May Day Brings New Advocacy Director

Author: 
Aurora Martin

On May Day 2015, Columbia Legal Services started another exciting chapter of Working for Justice with our new Advocacy Director Jerri Katzerman!

Prior to joining CLS today, Jerri was part of senior leadership at the Southern Poverty Law Center (SPLC) based out of Montgomery, Alabama. She served as the Deputy Legal Director of the Children at Risk team (one of four projects), guiding their education and juvenile justice reform efforts. In that position, Jerri had managed SPLC’s largest multi-state advocacy team comprised of over 30 staff in Alabama, Florida, Louisiana, and Mississippi. 

She has a wealth of experience juggling the management, mentoring, litigation support, and advocacy coaching of dynamic and talented teams. Jerri has served as a trainer with various advocacy organizations including NLADA, and will continue to serve on national civil rights task forces and new networks on behalf of CLS as well.

She has spent many years directly advocating for the rights of children with disabilities -- first with the Arizona Center for Law in the Public Interest, then later with the Arizona and Native American protection and advocacy systems. Jerri previously served as a law clerk to the late John M. Roll in the U.S. District Court for the District of Arizona. She is a graduate of the University of Colorado and earned her law degree summa cum laude from the University of Arizona where she served as Executive Note Editor of the Law Review. And, she is already a member of the Washington State Bar Association!

We are so fortunate to have Jerri as she will bring her experience and diversity of connections from around the country to further build upon CLS’s many advocacy achievements.

I want to say how grateful I am to outgoing Advocacy Director of Counsel John Midgley for… well, everything. There are not enough words, never enough time and as he and many of you know it has been an emotional time saying goodbye.  John has been an incredible leader and partner, a cornerstone in the program for nearly 40 years working at all levels, ensuring that CLS remains resilient.

As I steward CLS’s future with new and amazing people like Jerri in leadership along with all CLS staff, board, interns, and volunteers, I see a now sharper and reinvigorated program – a CLS that is poised to build upon the legacy of powerful advocacy. 

On May Day, at a time when national economic recovery and growth have been declared, unemployment at an all-time low since the Great Recession, and massive cranes dot the skylines of Puget Sound signaling a renaissance for some in our state, but not for all, our work for justice remains ever more challenging.
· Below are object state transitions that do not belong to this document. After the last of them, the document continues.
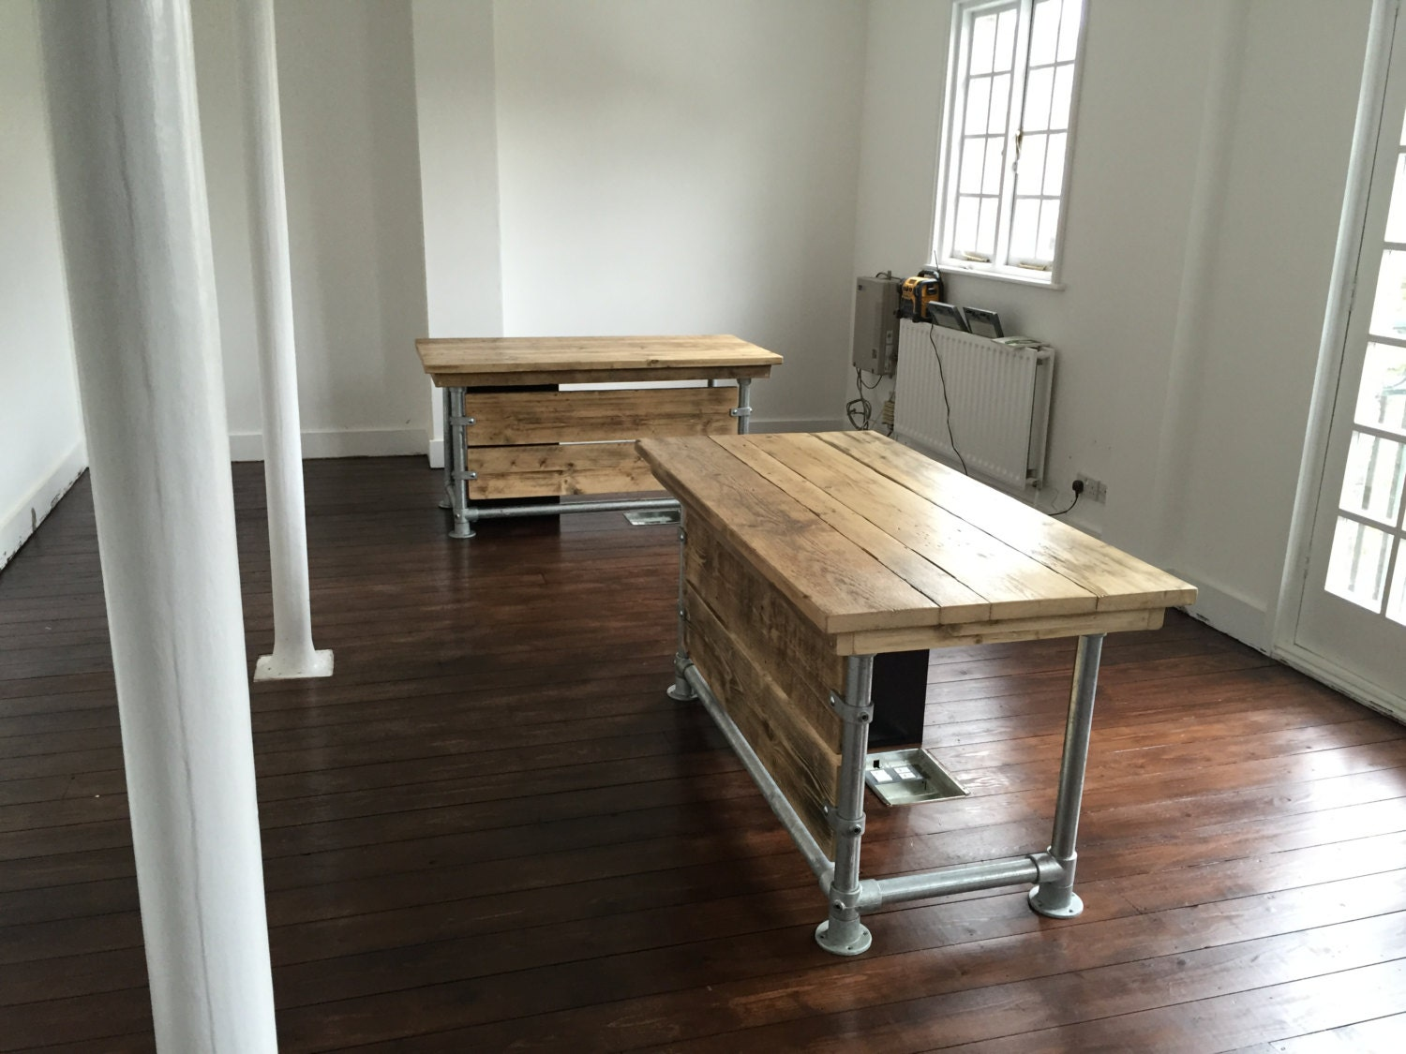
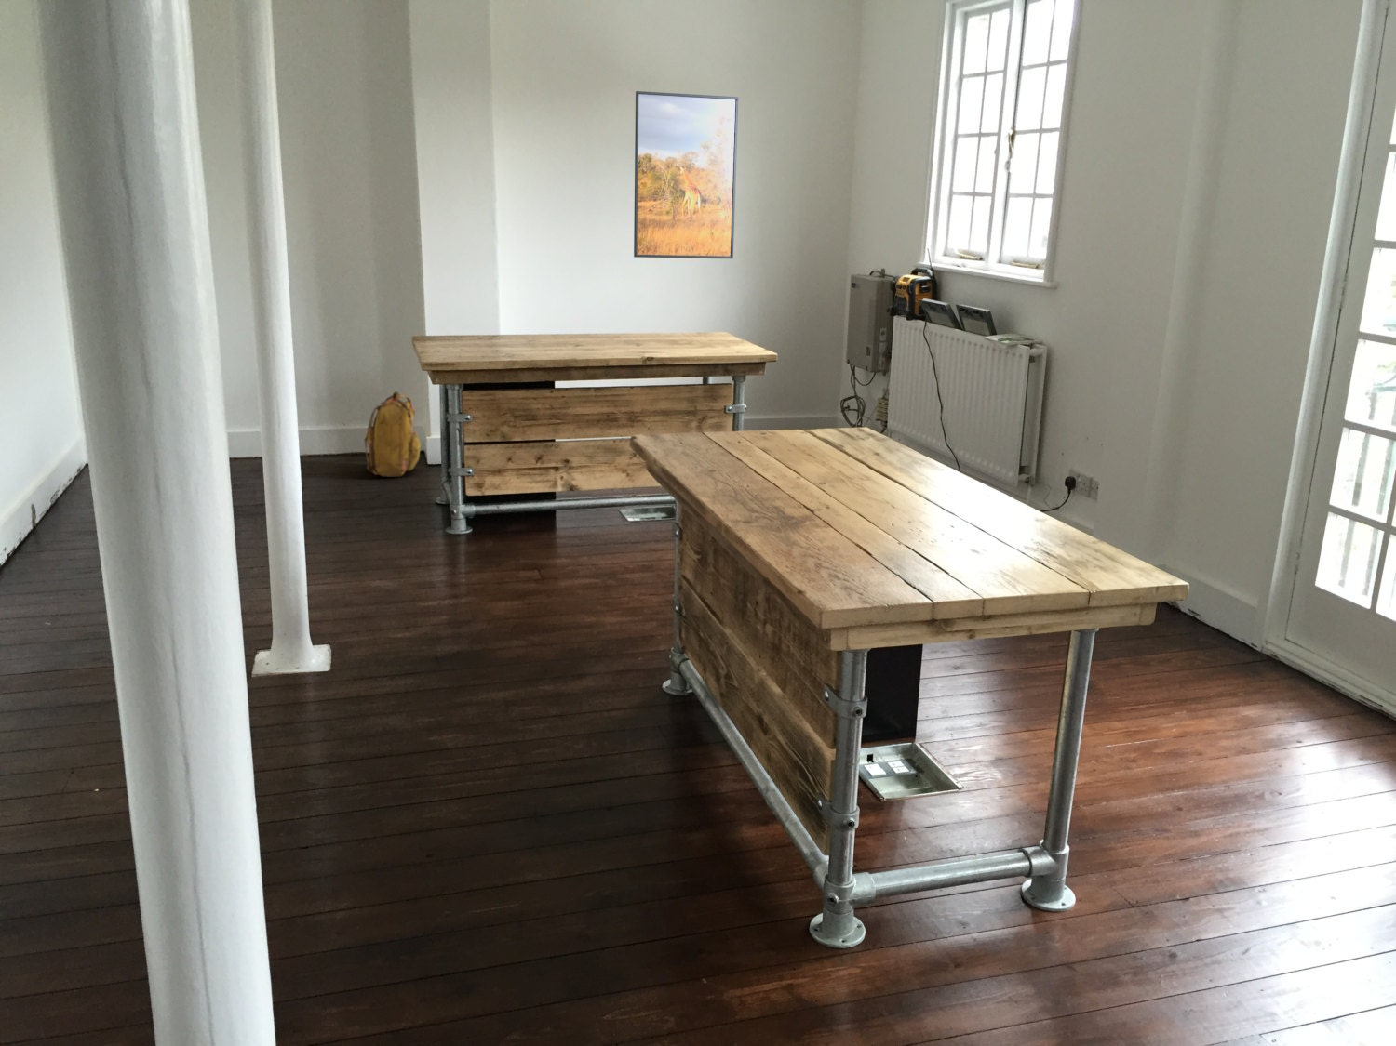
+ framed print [633,90,739,259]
+ backpack [363,390,422,478]
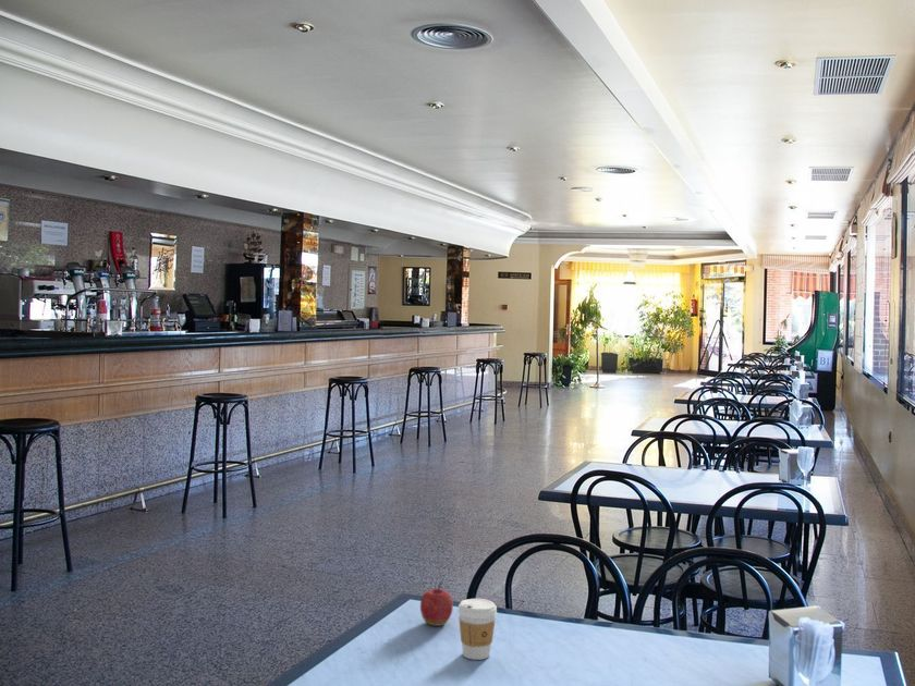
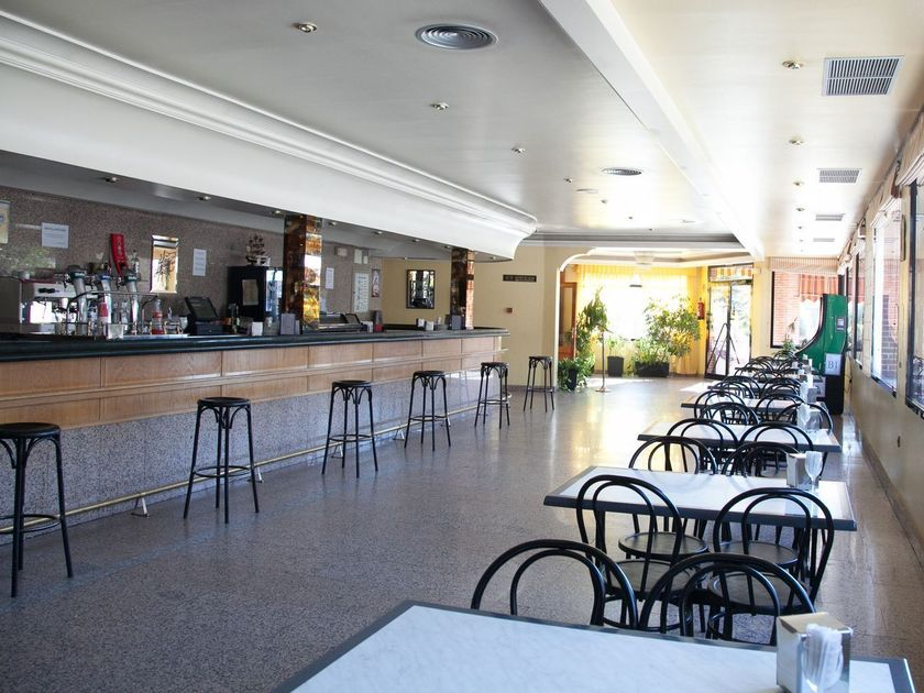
- apple [419,581,454,627]
- coffee cup [456,598,498,661]
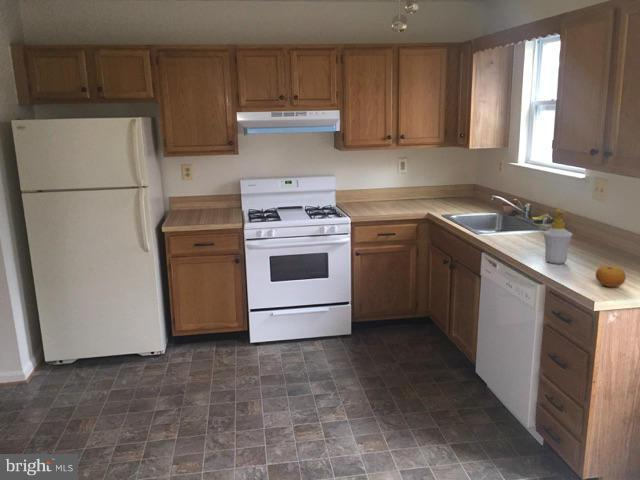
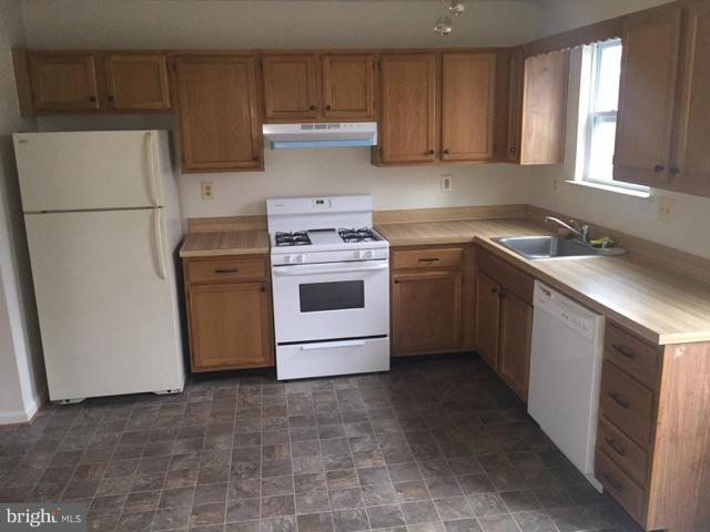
- soap bottle [542,209,574,265]
- fruit [595,264,627,288]
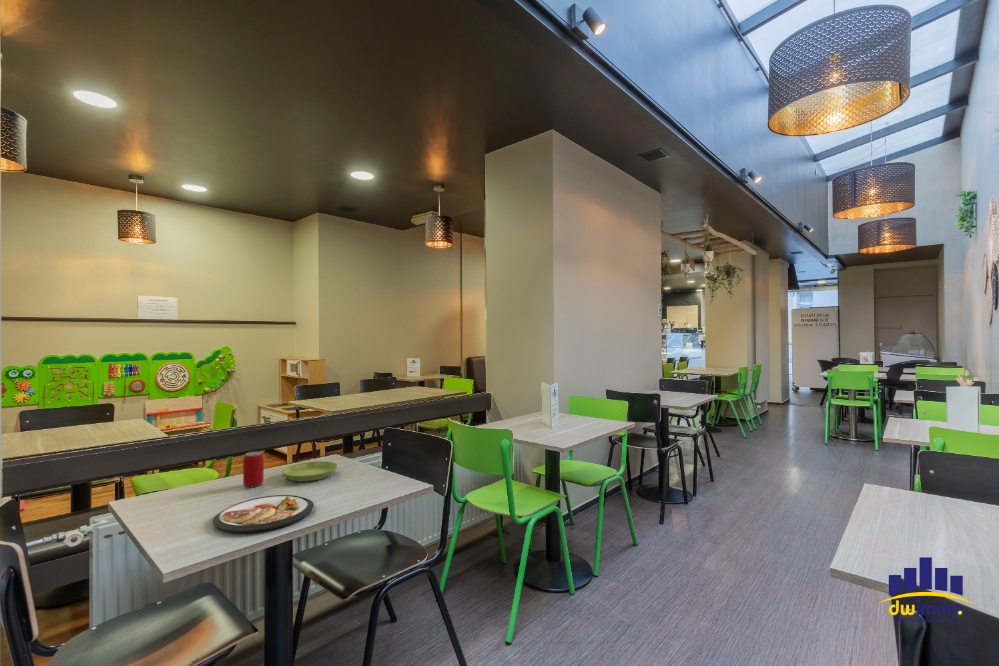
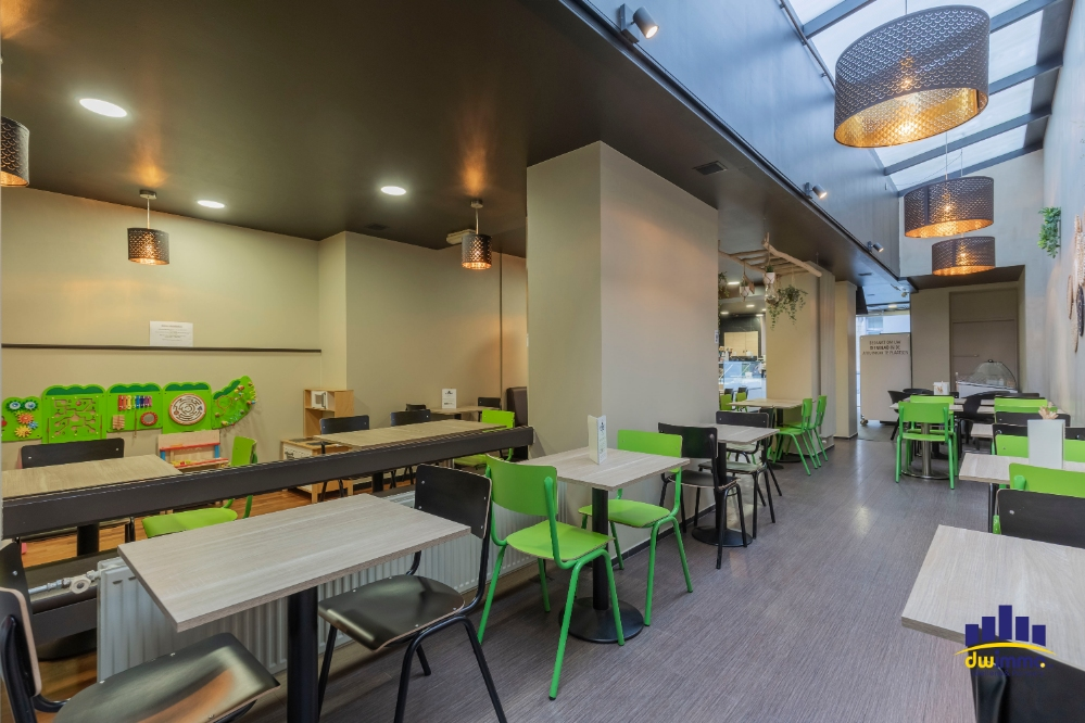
- dish [212,494,315,534]
- saucer [281,460,339,482]
- beverage can [242,451,265,488]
May Day marks a time when we not only honor our brothers and sisters in labor, but also those who work for justice the world over. It is a time when we must shine the light of hope brighter to recognize the injustice that persists from the fields and prisons set in rural isolation, to shining hope in the streets of our sprawling urban centers which manifest the condition of inhumane transiency for those who have the least. It is a time when we can no longer accept the maddening cycle of racialized poverty and the insidious tools of punishment and self-loathing imposed disproportionately by race and mostly on those in poverty. It is a day of reckoning when we bear witness with our allies to the many conditions of injustice and use our advocacy to not only fix, but also (re)build a better future in honor of the people we serve, a future for which we all long.

Please join me in welcoming Jerri Katzerman as she takes her first step as one of us and stands with CLS  and the rest of our community on May Day.